## Task brief
Can you update all the rows below so that "Haber Merkezi" becomes "Haber Masası", with every other word left the same? Omit the pictures from your answer.
*** Opening of Source records ***
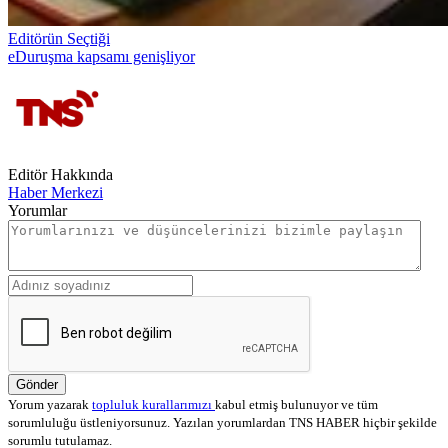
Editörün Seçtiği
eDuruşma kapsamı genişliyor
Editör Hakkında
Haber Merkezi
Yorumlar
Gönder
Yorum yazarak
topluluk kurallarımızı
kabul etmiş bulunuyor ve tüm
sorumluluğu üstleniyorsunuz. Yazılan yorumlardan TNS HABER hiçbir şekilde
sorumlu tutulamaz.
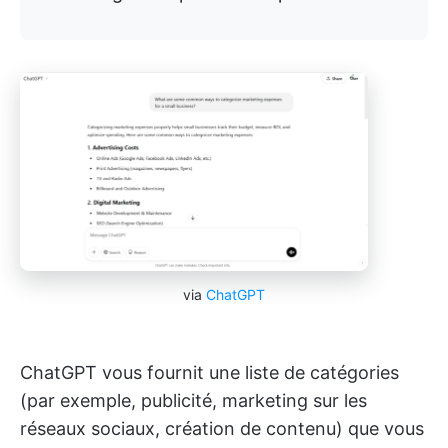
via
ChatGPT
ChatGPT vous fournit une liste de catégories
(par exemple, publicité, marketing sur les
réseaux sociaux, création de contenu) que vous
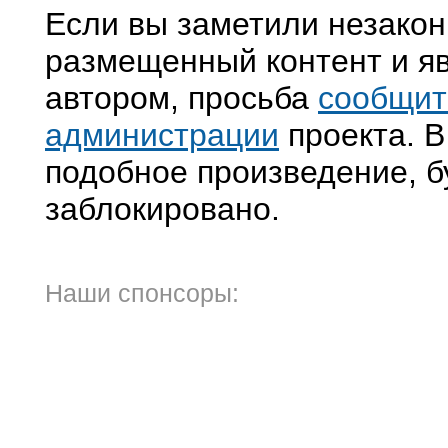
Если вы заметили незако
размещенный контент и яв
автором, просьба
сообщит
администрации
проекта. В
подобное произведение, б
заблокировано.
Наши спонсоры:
*** Close of Source records ***
## Answer box
Editörün Seçtiği
eDuruşma kapsamı genişliyor
Editör Hakkında
Haber Masası
Yorumlar
Gönder
Yorum yazarak
topluluk kurallarımızı
kabul etmiş bulunuyor ve tüm
sorumluluğu üstleniyorsunuz. Yazılan yorumlardan TNS HABER hiçbir şekilde
sorumlu tutulamaz.
via
ChatGPT
ChatGPT vous fournit une liste de catégories
(par exemple, publicité, marketing sur les
réseaux sociaux, création de contenu) que vous
Если вы заметили незако
размещенный контент и яв
автором, просьба
сообщит
администрации
проекта. В
подобное произведение, б
заблокировано.
Наши спонсоры:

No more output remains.